This exercise calls for the line with "explain i make", the line with "Ernings and Spendings", and all lines between them in the material below, output exactly and with no other lines.

────

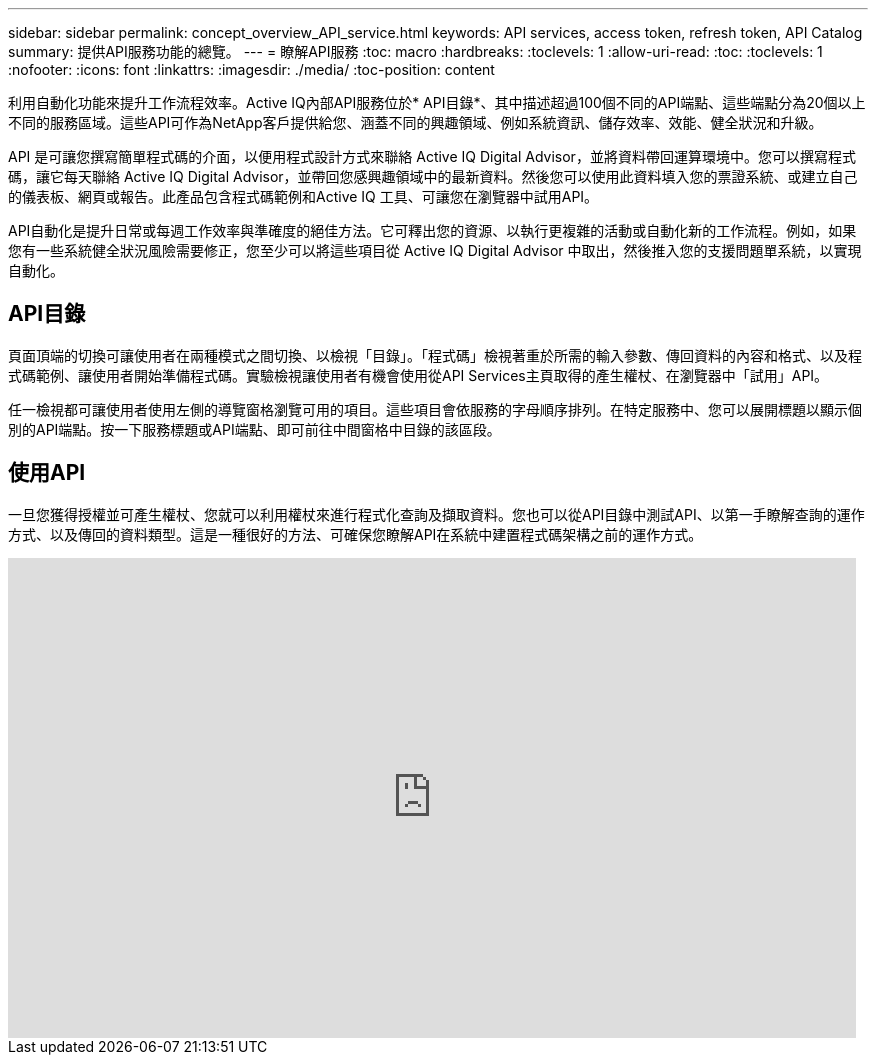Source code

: ---
sidebar: sidebar 
permalink: concept_overview_API_service.html 
keywords: API services, access token, refresh token, API Catalog 
summary: 提供API服務功能的總覽。 
---
= 瞭解API服務
:toc: macro
:hardbreaks:
:toclevels: 1
:allow-uri-read: 
:toc: 
:toclevels: 1
:nofooter: 
:icons: font
:linkattrs: 
:imagesdir: ./media/
:toc-position: content


[role="lead"]
利用自動化功能來提升工作流程效率。Active IQ內部API服務位於* API目錄*、其中描述超過100個不同的API端點、這些端點分為20個以上不同的服務區域。這些API可作為NetApp客戶提供給您、涵蓋不同的興趣領域、例如系統資訊、儲存效率、效能、健全狀況和升級。

API 是可讓您撰寫簡單程式碼的介面，以便用程式設計方式來聯絡 Active IQ Digital Advisor，並將資料帶回運算環境中。您可以撰寫程式碼，讓它每天聯絡 Active IQ Digital Advisor，並帶回您感興趣領域中的最新資料。然後您可以使用此資料填入您的票證系統、或建立自己的儀表板、網頁或報告。此產品包含程式碼範例和Active IQ 工具、可讓您在瀏覽器中試用API。

API自動化是提升日常或每週工作效率與準確度的絕佳方法。它可釋出您的資源、以執行更複雜的活動或自動化新的工作流程。例如，如果您有一些系統健全狀況風險需要修正，您至少可以將這些項目從 Active IQ Digital Advisor 中取出，然後推入您的支援問題單系統，以實現自動化。



== API目錄

頁面頂端的切換可讓使用者在兩種模式之間切換、以檢視「目錄」。「程式碼」檢視著重於所需的輸入參數、傳回資料的內容和格式、以及程式碼範例、讓使用者開始準備程式碼。實驗檢視讓使用者有機會使用從API Services主頁取得的產生權杖、在瀏覽器中「試用」API。

任一檢視都可讓使用者使用左側的導覽窗格瀏覽可用的項目。這些項目會依服務的字母順序排列。在特定服務中、您可以展開標題以顯示個別的API端點。按一下服務標題或API端點、即可前往中間窗格中目錄的該區段。



== 使用API

一旦您獲得授權並可產生權杖、您就可以利用權杖來進行程式化查詢及擷取資料。您也可以從API目錄中測試API、以第一手瞭解查詢的運作方式、以及傳回的資料類型。這是一種很好的方法、可確保您瞭解API在系統中建置程式碼架構之前的運作方式。

video::GQskCeCrtQA[youtube,width=848,height=480]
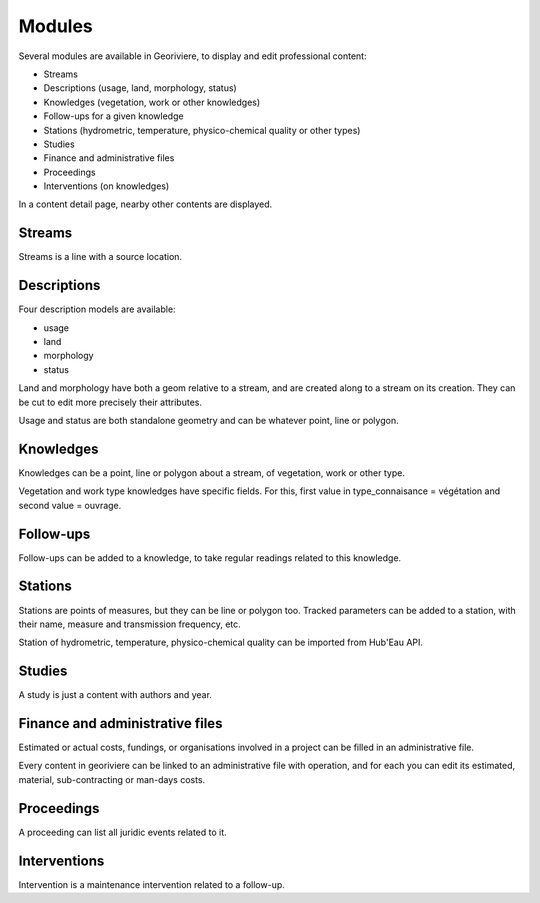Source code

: Modules
=======

Several modules are available in Georiviere, to display and edit professional content:

* Streams
* Descriptions (usage, land, morphology, status)
* Knowledges (vegetation, work or other knowledges)
* Follow-ups for a given knowledge
* Stations (hydrometric, temperature, physico-chemical quality or other types)
* Studies
* Finance and administrative files
* Proceedings
* Interventions (on knowledges)

In a content detail page, nearby other contents are displayed.

Streams
-------

Streams is a line with a source location.

Descriptions
------------

Four description models are available:

- usage
- land
- morphology
- status

Land and morphology have both a geom relative to a stream, and are created along to a stream on its creation.
They can be cut to edit more precisely their attributes.

Usage and status are both standalone geometry and can be whatever point, line or polygon.

Knowledges
----------

Knowledges can be a point, line or polygon about a stream, of vegetation, work or other type.

Vegetation and work type knowledges have specific fields. For this, first value in type_connaisance = végétation and second value = ouvrage.

Follow-ups
----------

Follow-ups can be added to a knowledge, to take regular readings related to this knowledge.

Stations
--------

Stations are points of measures, but they can be line or polygon too.
Tracked parameters can be added to a station, with their name, measure and transmission frequency, etc.

Station of hydrometric, temperature, physico-chemical quality can be imported from Hub'Eau API.

Studies
-------

A study is just a content with authors and year.

Finance and administrative files
--------------------------------

Estimated or actual costs, fundings, or organisations involved in a project can be filled in an administrative file.

Every content in georiviere can be linked to an administrative file with operation,
and for each you can edit its estimated, material, sub-contracting or man-days costs.

Proceedings
-----------

A proceeding can list all juridic events related to it.

Interventions
-------------

Intervention is a maintenance intervention related to a follow-up.
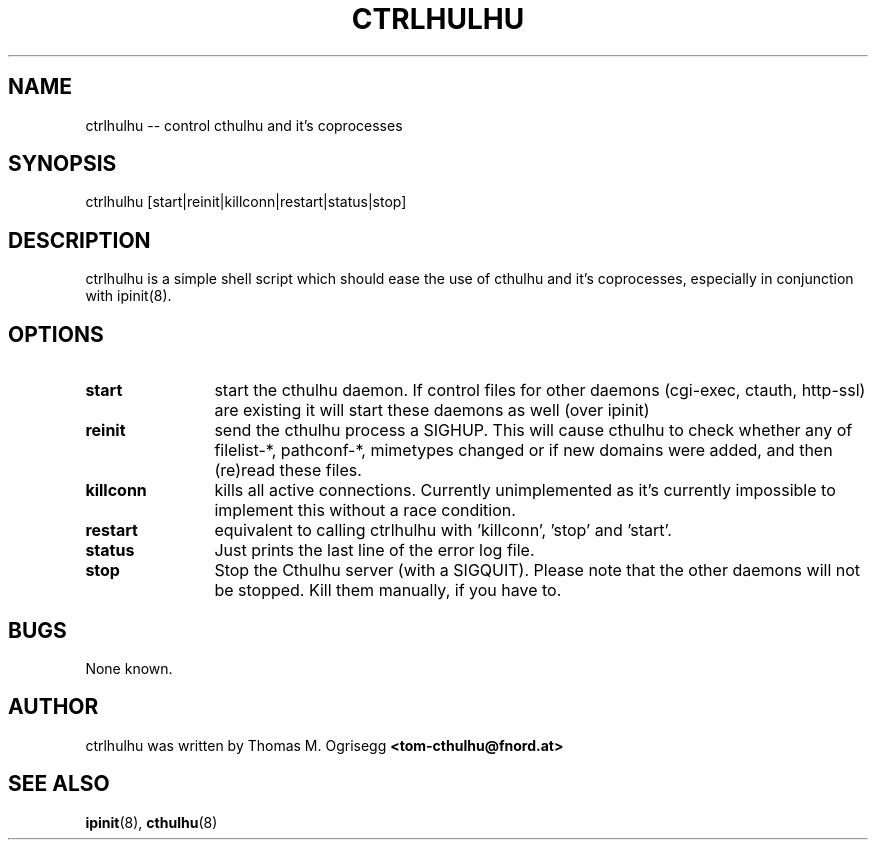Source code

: .TH CTRLHULHU 8 "Feb. 2003" "Thomas M. Ogrisegg" "cthulhu webserver"

.\"* * * * * * * * * * * * * * * * * * * * * * * * * * * * * * * * * *
.\"Copyright (C) 2002, 2003 Thomas M. Ogrisegg. All rights reserved
.\"* * * * * * * * * * * * * * * * * * * * * * * * * * * * * * * * * *

.SH NAME
ctrlhulhu -- control cthulhu and it's coprocesses
.SH SYNOPSIS
ctrlhulhu [start|reinit|killconn|restart|status|stop]
.SH DESCRIPTION
ctrlhulhu is a simple shell script which should ease the use of cthulhu
and it's coprocesses, especially in conjunction with ipinit(8).
.SH OPTIONS
.TP 12
.B start
start the cthulhu daemon. If control files for other daemons (cgi-exec,
ctauth, http-ssl) are existing it will start these daemons as well (over
ipinit)
.TP 12
.B reinit
send the cthulhu process a SIGHUP. This will cause cthulhu to check whether
any of filelist-*, pathconf-*, mimetypes changed or if new domains were
added, and then (re)read these files.
.TP 12
.B killconn
kills all active connections. Currently unimplemented as it's currently
impossible to implement this without a race condition.
.TP 12
.B restart
equivalent to calling ctrlhulhu with 'killconn', 'stop' and 'start'.
.TP 12
.B status
Just prints the last line of the error log file.
.TP 12
.B stop
Stop the Cthulhu server (with a SIGQUIT). Please note that the other daemons
will not be stopped. Kill them manually, if you have to.
.SH BUGS
None known.
.SH AUTHOR
ctrlhulhu was written by Thomas M. Ogrisegg
.B <tom-cthulhu@fnord.at>
.SH SEE ALSO
.BR ipinit (8),
.BR cthulhu (8)
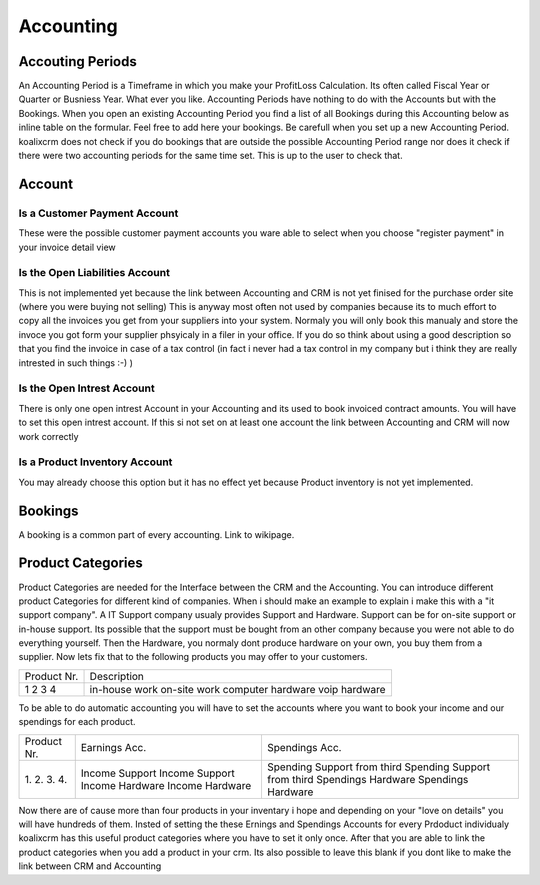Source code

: .. highlight:: rst

Accounting
============

Accouting Periods
-------------------------

An Accounting Period is a Timeframe in which you make your ProfitLoss Calculation. Its often called Fiscal Year or Quarter or Busniess Year. What ever you like.
Accounting Periods have nothing to do with the Accounts but with the Bookings. When you open an existing Accounting Period you find a list of all Bookings during this Accounting below
as inline table on the formular. Feel free to add here your bookings. Be carefull when you set up a new Accounting Period. koalixcrm does not check if you do bookings that are outside the 
possible Accounting Period range nor does it check if there were two accounting periods for the same time set. This is up to the user to check that.


Account
-------

Is a Customer Payment Account
^^^^^^^^^^^^^^^^^^^^^^^^^^^^^
These were the possible customer payment accounts you ware able to select when you choose "register payment" in your invoice detail view

Is the Open Liabilities Account
^^^^^^^^^^^^^^^^^^^^^^^^^^^^^^^

This is not implemented yet because the link between Accounting and CRM is not yet finised for the purchase order site (where you were buying not selling)
This is anyway most often not used by companies because its to much effort to copy all the invoices you get from your suppliers into your system. Normaly you will only book this manualy and
store the invoce you got form your supplier phsyicaly in a filer in your office. If you do so think about using a good description so that you find the invoice in case of a tax control (in fact 
i never had a tax control in my company but i think they are really intrested in such things :-) )

Is the Open Intrest Account
^^^^^^^^^^^^^^^^^^^^^^^^^^^

There is only one open intrest Account in your Accounting and its used to book invoiced contract amounts. You will have to set this open intrest account. If this si not set on at least one account
the link between Accounting and CRM will now work correctly

Is a Product Inventory Account
^^^^^^^^^^^^^^^^^^^^^^^^^^^^^^

You may already choose this option but it has no effect yet because Product inventory is not yet implemented.


Bookings
--------

A booking is a common part of every accounting. Link to wikipage.

Product Categories
------------------

Product Categories are needed for the Interface between the CRM and the Accounting. You can introduce different product Categories for different kind of companies. When i should make an example to 
explain i make this with a "it support company". A IT Support company usualy provides Support and Hardware. Support can be for on-site support or in-house support. Its possible that the 
support must be bought from an other company because you were not able to do everything yourself. Then the Hardware, you normaly dont produce hardware on your own, you buy them from a supplier.
Now lets fix that to the following products you may offer to your customers.

+-------------+---------------------+
| Product Nr. |  Description        |
+-------------+---------------------+
| 1           |  in-house work      |
| 2           |  on-site work       |
| 3           |  computer hardware  |
| 4           |  voip hardware      |
+-------------+---------------------+

To be able to do automatic accounting you will have to set the accounts where you want to book your income and our spendings for each product.

+------------+------------------+------------------------------------+
|Product Nr. | Earnings Acc.    | Spendings Acc.                     |
+------------+------------------+------------------------------------+
|1.          | Income Support   | Spending Support from third        |
|2.          | Income Support   | Spending Support from third        |
|3.          | Income Hardware  | Spendings Hardware                 |
|4.          | Income Hardware  | Spendings Hardware                 |
+------------+------------------+------------------------------------+

Now there are of cause more than four products in your inventary i hope and depending on your "love on details" you will have hundreds of them. Insted of setting the these
Ernings and Spendings Accounts for every Prdoduct individualy koalixcrm has this useful product categories where you have to set it only once. After that you are able to 
link the product categories when you add a product in your crm. Its also possible to leave this blank if you dont like to make the link between CRM and Accounting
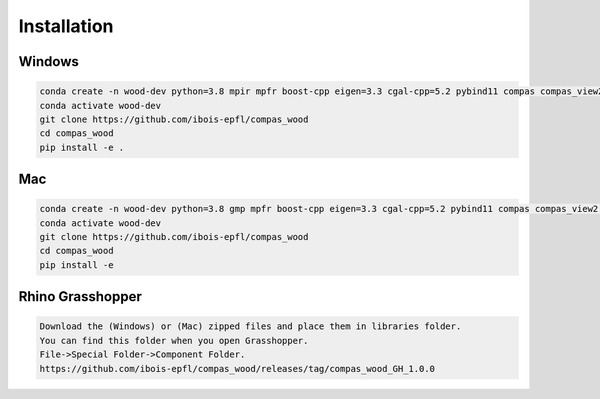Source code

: ********************************************************************************
Installation
********************************************************************************

################################################################################
Windows
################################################################################

.. code-block:: 

    conda create -n wood-dev python=3.8 mpir mpfr boost-cpp eigen=3.3 cgal-cpp=5.2 pybind11 compas compas_view2 --yes
    conda activate wood-dev 
    git clone https://github.com/ibois-epfl/compas_wood
    cd compas_wood
    pip install -e .

################################################################################
Mac
################################################################################

.. code-block:: 

    conda create -n wood-dev python=3.8 gmp mpfr boost-cpp eigen=3.3 cgal-cpp=5.2 pybind11 compas compas_view2 --yes
    conda activate wood-dev
    git clone https://github.com/ibois-epfl/compas_wood
    cd compas_wood 
    pip install -e 

################################################################################
Rhino Grasshopper 
################################################################################

.. code-block:: 

    Download the (Windows) or (Mac) zipped files and place them in libraries folder.
    You can find this folder when you open Grasshopper. 
    File->Special Folder->Component Folder.
    https://github.com/ibois-epfl/compas_wood/releases/tag/compas_wood_GH_1.0.0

────

__Answer section__.
explain i make this with a "it support company". A IT Support company usualy provides Support and Hardware. Support can be for on-site support or in-house support. Its possible that the 
support must be bought from an other company because you were not able to do everything yourself. Then the Hardware, you normaly dont produce hardware on your own, you buy them from a supplier.
Now lets fix that to the following products you may offer to your customers.

+-------------+---------------------+
| Product Nr. |  Description        |
+-------------+---------------------+
| 1           |  in-house work      |
| 2           |  on-site work       |
| 3           |  computer hardware  |
| 4           |  voip hardware      |
+-------------+---------------------+

To be able to do automatic accounting you will have to set the accounts where you want to book your income and our spendings for each product.

+------------+------------------+------------------------------------+
|Product Nr. | Earnings Acc.    | Spendings Acc.                     |
+------------+------------------+------------------------------------+
|1.          | Income Support   | Spending Support from third        |
|2.          | Income Support   | Spending Support from third        |
|3.          | Income Hardware  | Spendings Hardware                 |
|4.          | Income Hardware  | Spendings Hardware                 |
+------------+------------------+------------------------------------+

Now there are of cause more than four products in your inventary i hope and depending on your "love on details" you will have hundreds of them. Insted of setting the these
Ernings and Spendings Accounts for every Prdoduct individualy koalixcrm has this useful product categories where you have to set it only once. After that you are able to 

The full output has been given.